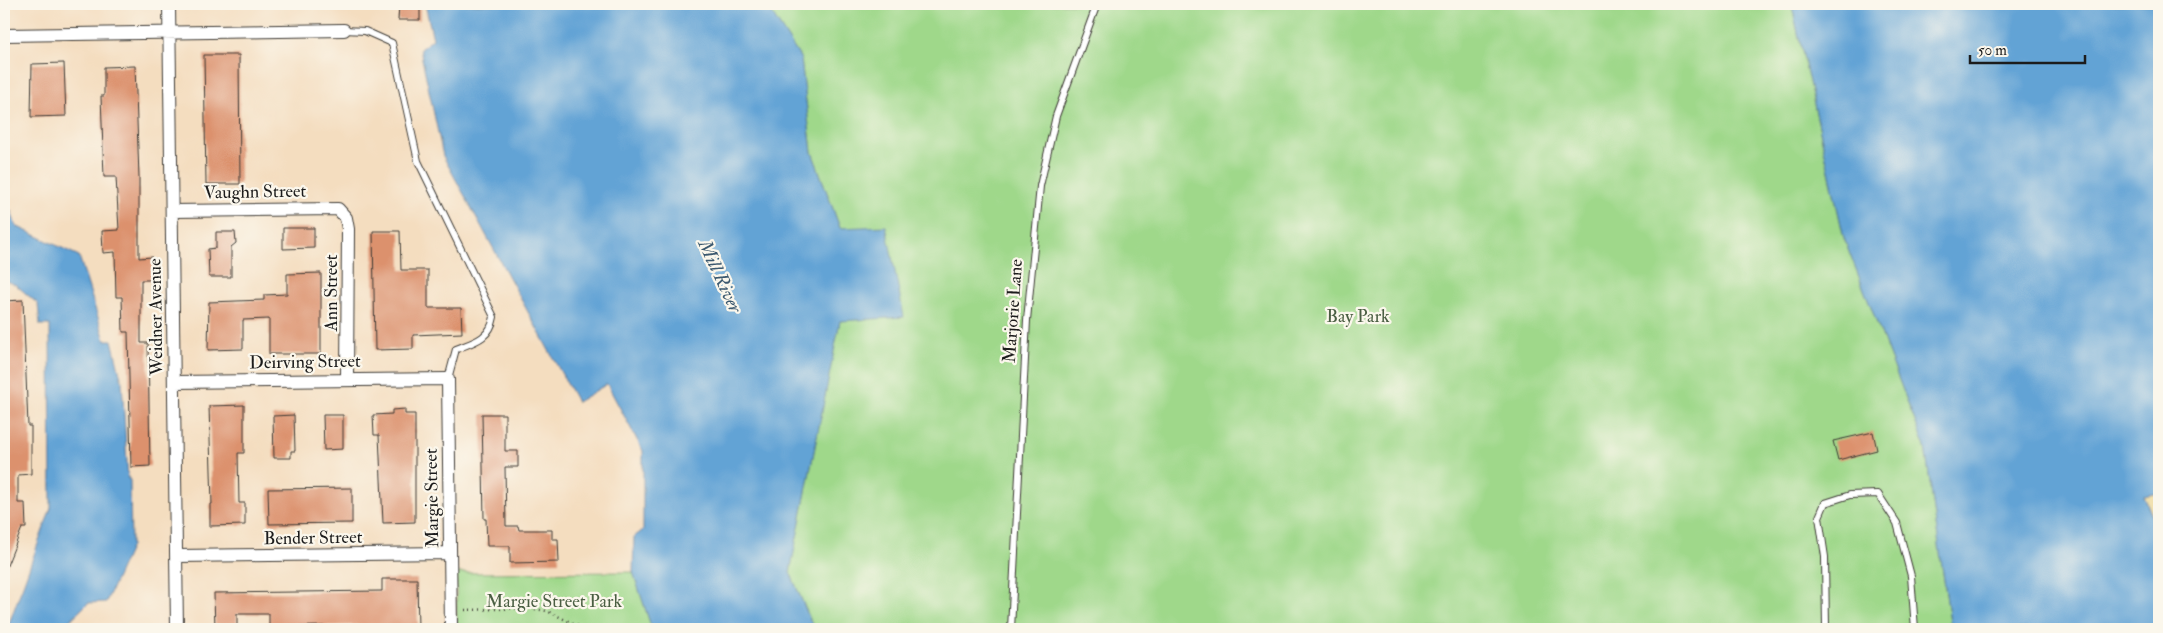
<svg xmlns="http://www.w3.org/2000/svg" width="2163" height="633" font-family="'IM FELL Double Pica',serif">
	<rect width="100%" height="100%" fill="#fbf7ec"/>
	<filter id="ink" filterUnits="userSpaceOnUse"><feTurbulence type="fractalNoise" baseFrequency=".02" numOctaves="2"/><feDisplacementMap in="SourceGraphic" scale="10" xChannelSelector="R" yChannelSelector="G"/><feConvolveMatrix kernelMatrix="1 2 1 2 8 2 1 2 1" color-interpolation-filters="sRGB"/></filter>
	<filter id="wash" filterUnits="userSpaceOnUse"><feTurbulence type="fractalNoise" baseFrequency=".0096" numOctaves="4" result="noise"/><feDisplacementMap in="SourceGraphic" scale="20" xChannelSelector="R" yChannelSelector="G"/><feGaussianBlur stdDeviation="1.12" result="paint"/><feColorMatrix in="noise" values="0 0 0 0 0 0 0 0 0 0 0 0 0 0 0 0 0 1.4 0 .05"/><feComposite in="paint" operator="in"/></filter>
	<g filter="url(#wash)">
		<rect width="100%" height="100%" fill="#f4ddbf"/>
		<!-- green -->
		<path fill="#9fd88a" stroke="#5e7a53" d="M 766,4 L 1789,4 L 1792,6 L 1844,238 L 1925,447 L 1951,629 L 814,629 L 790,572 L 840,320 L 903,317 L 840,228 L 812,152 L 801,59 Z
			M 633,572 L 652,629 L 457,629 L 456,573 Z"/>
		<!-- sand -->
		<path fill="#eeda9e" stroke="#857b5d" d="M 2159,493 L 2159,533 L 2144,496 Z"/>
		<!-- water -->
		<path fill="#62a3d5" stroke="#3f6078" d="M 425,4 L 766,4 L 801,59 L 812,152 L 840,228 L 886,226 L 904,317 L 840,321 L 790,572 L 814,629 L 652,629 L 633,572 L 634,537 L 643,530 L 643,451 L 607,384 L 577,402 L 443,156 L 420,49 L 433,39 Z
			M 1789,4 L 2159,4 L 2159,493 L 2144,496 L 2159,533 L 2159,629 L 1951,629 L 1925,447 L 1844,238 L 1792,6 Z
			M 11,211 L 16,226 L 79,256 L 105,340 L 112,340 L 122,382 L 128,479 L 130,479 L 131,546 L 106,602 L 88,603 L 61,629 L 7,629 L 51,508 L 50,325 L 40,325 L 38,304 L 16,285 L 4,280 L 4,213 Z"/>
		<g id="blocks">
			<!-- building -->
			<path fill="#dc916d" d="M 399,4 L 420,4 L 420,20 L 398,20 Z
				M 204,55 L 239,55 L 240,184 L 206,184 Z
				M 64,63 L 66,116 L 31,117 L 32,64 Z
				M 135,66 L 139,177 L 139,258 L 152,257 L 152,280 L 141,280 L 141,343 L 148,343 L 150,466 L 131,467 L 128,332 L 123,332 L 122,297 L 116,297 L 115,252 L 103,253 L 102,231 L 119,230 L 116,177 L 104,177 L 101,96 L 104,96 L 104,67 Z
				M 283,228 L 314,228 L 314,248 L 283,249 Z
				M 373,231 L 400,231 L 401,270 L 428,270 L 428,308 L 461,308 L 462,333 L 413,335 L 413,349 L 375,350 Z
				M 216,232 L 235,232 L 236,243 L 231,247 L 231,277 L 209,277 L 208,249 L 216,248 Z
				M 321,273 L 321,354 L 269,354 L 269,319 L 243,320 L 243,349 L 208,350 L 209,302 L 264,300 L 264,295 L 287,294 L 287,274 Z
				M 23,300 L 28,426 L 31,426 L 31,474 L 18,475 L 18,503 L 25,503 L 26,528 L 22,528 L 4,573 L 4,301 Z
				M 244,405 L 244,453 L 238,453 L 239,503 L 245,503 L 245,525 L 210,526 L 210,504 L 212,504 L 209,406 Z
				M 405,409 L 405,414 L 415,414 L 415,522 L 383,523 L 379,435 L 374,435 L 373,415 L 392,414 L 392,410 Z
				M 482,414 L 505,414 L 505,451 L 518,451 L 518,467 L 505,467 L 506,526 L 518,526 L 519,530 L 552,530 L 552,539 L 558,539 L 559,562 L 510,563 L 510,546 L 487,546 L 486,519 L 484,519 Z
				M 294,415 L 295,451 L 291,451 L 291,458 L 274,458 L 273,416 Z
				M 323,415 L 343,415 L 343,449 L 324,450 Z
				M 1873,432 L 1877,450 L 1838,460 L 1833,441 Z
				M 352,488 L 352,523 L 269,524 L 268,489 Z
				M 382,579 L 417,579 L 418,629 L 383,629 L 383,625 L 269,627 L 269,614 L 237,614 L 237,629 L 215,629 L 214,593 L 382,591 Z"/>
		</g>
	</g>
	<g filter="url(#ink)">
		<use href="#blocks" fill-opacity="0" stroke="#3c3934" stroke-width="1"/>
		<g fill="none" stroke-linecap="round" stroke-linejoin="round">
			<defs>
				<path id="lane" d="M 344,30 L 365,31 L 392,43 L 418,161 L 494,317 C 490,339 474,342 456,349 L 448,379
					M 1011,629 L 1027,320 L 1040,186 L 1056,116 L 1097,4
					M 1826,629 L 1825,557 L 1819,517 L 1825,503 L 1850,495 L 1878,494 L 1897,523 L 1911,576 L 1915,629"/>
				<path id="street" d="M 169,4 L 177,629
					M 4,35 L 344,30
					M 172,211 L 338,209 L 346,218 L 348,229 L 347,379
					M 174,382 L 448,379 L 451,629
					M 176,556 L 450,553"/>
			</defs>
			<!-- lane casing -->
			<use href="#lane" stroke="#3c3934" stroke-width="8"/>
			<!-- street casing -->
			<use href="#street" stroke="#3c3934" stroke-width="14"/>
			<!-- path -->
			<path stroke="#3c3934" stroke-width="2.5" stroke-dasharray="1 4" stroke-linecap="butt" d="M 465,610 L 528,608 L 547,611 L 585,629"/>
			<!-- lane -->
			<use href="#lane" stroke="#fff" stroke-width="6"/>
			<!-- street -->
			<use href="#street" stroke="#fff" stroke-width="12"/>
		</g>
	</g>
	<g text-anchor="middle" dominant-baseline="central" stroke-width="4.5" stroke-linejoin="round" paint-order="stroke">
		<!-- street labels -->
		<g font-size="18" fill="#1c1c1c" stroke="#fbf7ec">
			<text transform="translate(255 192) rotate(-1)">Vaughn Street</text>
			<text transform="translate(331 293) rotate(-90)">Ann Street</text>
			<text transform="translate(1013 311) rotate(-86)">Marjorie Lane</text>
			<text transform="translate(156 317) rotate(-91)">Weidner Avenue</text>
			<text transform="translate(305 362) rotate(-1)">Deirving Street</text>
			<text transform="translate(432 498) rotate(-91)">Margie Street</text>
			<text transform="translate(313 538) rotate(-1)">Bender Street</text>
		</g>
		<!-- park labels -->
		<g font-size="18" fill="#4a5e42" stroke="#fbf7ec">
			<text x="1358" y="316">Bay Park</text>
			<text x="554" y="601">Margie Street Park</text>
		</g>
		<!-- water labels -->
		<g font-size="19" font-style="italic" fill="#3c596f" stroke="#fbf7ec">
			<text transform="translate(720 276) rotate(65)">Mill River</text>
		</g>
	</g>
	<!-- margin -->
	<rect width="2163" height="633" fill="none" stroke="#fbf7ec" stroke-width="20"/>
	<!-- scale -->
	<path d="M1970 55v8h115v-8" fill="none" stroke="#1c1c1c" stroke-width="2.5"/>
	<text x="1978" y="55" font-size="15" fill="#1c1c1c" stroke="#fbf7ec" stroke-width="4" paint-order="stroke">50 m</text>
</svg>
□ □ □ □ □
TASK STATEMENT: The answer must be an exact copy of every record above, minus the pictures.

PROBLEM SOLUTION:
<svg xmlns="http://www.w3.org/2000/svg" width="2163" height="633" font-family="'IM FELL Double Pica',serif">
	<rect width="100%" height="100%" fill="#fbf7ec"/>
	<filter id="ink" filterUnits="userSpaceOnUse"><feTurbulence type="fractalNoise" baseFrequency=".02" numOctaves="2"/><feDisplacementMap in="SourceGraphic" scale="10" xChannelSelector="R" yChannelSelector="G"/><feConvolveMatrix kernelMatrix="1 2 1 2 8 2 1 2 1" color-interpolation-filters="sRGB"/></filter>
	<filter id="wash" filterUnits="userSpaceOnUse"><feTurbulence type="fractalNoise" baseFrequency=".0096" numOctaves="4" result="noise"/><feDisplacementMap in="SourceGraphic" scale="20" xChannelSelector="R" yChannelSelector="G"/><feGaussianBlur stdDeviation="1.12" result="paint"/><feColorMatrix in="noise" values="0 0 0 0 0 0 0 0 0 0 0 0 0 0 0 0 0 1.4 0 .05"/><feComposite in="paint" operator="in"/></filter>
	<g filter="url(#wash)">
		<rect width="100%" height="100%" fill="#f4ddbf"/>
		<!-- green -->
		<path fill="#9fd88a" stroke="#5e7a53" d="M 766,4 L 1789,4 L 1792,6 L 1844,238 L 1925,447 L 1951,629 L 814,629 L 790,572 L 840,320 L 903,317 L 840,228 L 812,152 L 801,59 Z
			M 633,572 L 652,629 L 457,629 L 456,573 Z"/>
		<!-- sand -->
		<path fill="#eeda9e" stroke="#857b5d" d="M 2159,493 L 2159,533 L 2144,496 Z"/>
		<!-- water -->
		<path fill="#62a3d5" stroke="#3f6078" d="M 425,4 L 766,4 L 801,59 L 812,152 L 840,228 L 886,226 L 904,317 L 840,321 L 790,572 L 814,629 L 652,629 L 633,572 L 634,537 L 643,530 L 643,451 L 607,384 L 577,402 L 443,156 L 420,49 L 433,39 Z
			M 1789,4 L 2159,4 L 2159,493 L 2144,496 L 2159,533 L 2159,629 L 1951,629 L 1925,447 L 1844,238 L 1792,6 Z
			M 11,211 L 16,226 L 79,256 L 105,340 L 112,340 L 122,382 L 128,479 L 130,479 L 131,546 L 106,602 L 88,603 L 61,629 L 7,629 L 51,508 L 50,325 L 40,325 L 38,304 L 16,285 L 4,280 L 4,213 Z"/>
		<g id="blocks">
			<!-- building -->
			<path fill="#dc916d" d="M 399,4 L 420,4 L 420,20 L 398,20 Z
				M 204,55 L 239,55 L 240,184 L 206,184 Z
				M 64,63 L 66,116 L 31,117 L 32,64 Z
				M 135,66 L 139,177 L 139,258 L 152,257 L 152,280 L 141,280 L 141,343 L 148,343 L 150,466 L 131,467 L 128,332 L 123,332 L 122,297 L 116,297 L 115,252 L 103,253 L 102,231 L 119,230 L 116,177 L 104,177 L 101,96 L 104,96 L 104,67 Z
				M 283,228 L 314,228 L 314,248 L 283,249 Z
				M 373,231 L 400,231 L 401,270 L 428,270 L 428,308 L 461,308 L 462,333 L 413,335 L 413,349 L 375,350 Z
				M 216,232 L 235,232 L 236,243 L 231,247 L 231,277 L 209,277 L 208,249 L 216,248 Z
				M 321,273 L 321,354 L 269,354 L 269,319 L 243,320 L 243,349 L 208,350 L 209,302 L 264,300 L 264,295 L 287,294 L 287,274 Z
				M 23,300 L 28,426 L 31,426 L 31,474 L 18,475 L 18,503 L 25,503 L 26,528 L 22,528 L 4,573 L 4,301 Z
				M 244,405 L 244,453 L 238,453 L 239,503 L 245,503 L 245,525 L 210,526 L 210,504 L 212,504 L 209,406 Z
				M 405,409 L 405,414 L 415,414 L 415,522 L 383,523 L 379,435 L 374,435 L 373,415 L 392,414 L 392,410 Z
				M 482,414 L 505,414 L 505,451 L 518,451 L 518,467 L 505,467 L 506,526 L 518,526 L 519,530 L 552,530 L 552,539 L 558,539 L 559,562 L 510,563 L 510,546 L 487,546 L 486,519 L 484,519 Z
				M 294,415 L 295,451 L 291,451 L 291,458 L 274,458 L 273,416 Z
				M 323,415 L 343,415 L 343,449 L 324,450 Z
				M 1873,432 L 1877,450 L 1838,460 L 1833,441 Z
				M 352,488 L 352,523 L 269,524 L 268,489 Z
				M 382,579 L 417,579 L 418,629 L 383,629 L 383,625 L 269,627 L 269,614 L 237,614 L 237,629 L 215,629 L 214,593 L 382,591 Z"/>
		</g>
	</g>
	<g filter="url(#ink)">
		<use href="#blocks" fill-opacity="0" stroke="#3c3934" stroke-width="1"/>
		<g fill="none" stroke-linecap="round" stroke-linejoin="round">
			<defs>
				<path id="lane" d="M 344,30 L 365,31 L 392,43 L 418,161 L 494,317 C 490,339 474,342 456,349 L 448,379
					M 1011,629 L 1027,320 L 1040,186 L 1056,116 L 1097,4
					M 1826,629 L 1825,557 L 1819,517 L 1825,503 L 1850,495 L 1878,494 L 1897,523 L 1911,576 L 1915,629"/>
				<path id="street" d="M 169,4 L 177,629
					M 4,35 L 344,30
					M 172,211 L 338,209 L 346,218 L 348,229 L 347,379
					M 174,382 L 448,379 L 451,629
					M 176,556 L 450,553"/>
			</defs>
			<!-- lane casing -->
			<use href="#lane" stroke="#3c3934" stroke-width="8"/>
			<!-- street casing -->
			<use href="#street" stroke="#3c3934" stroke-width="14"/>
			<!-- path -->
			<path stroke="#3c3934" stroke-width="2.5" stroke-dasharray="1 4" stroke-linecap="butt" d="M 465,610 L 528,608 L 547,611 L 585,629"/>
			<!-- lane -->
			<use href="#lane" stroke="#fff" stroke-width="6"/>
			<!-- street -->
			<use href="#street" stroke="#fff" stroke-width="12"/>
		</g>
	</g>
	<g text-anchor="middle" dominant-baseline="central" stroke-width="4.5" stroke-linejoin="round" paint-order="stroke">
		<!-- street labels -->
		<g font-size="18" fill="#1c1c1c" stroke="#fbf7ec">
			<text transform="translate(255 192) rotate(-1)">Vaughn Street</text>
			<text transform="translate(331 293) rotate(-90)">Ann Street</text>
			<text transform="translate(1013 311) rotate(-86)">Marjorie Lane</text>
			<text transform="translate(156 317) rotate(-91)">Weidner Avenue</text>
			<text transform="translate(305 362) rotate(-1)">Deirving Street</text>
			<text transform="translate(432 498) rotate(-91)">Margie Street</text>
			<text transform="translate(313 538) rotate(-1)">Bender Street</text>
		</g>
		<!-- park labels -->
		<g font-size="18" fill="#4a5e42" stroke="#fbf7ec">
			<text x="1358" y="316">Bay Park</text>
			<text x="554" y="601">Margie Street Park</text>
		</g>
		<!-- water labels -->
		<g font-size="19" font-style="italic" fill="#3c596f" stroke="#fbf7ec">
			<text transform="translate(720 276) rotate(65)">Mill River</text>
		</g>
	</g>
	<!-- margin -->
	<rect width="2163" height="633" fill="none" stroke="#fbf7ec" stroke-width="20"/>
	<!-- scale -->
	<path d="M1970 55v8h115v-8" fill="none" stroke="#1c1c1c" stroke-width="2.5"/>
	<text x="1978" y="55" font-size="15" fill="#1c1c1c" stroke="#fbf7ec" stroke-width="4" paint-order="stroke">50 m</text>
</svg>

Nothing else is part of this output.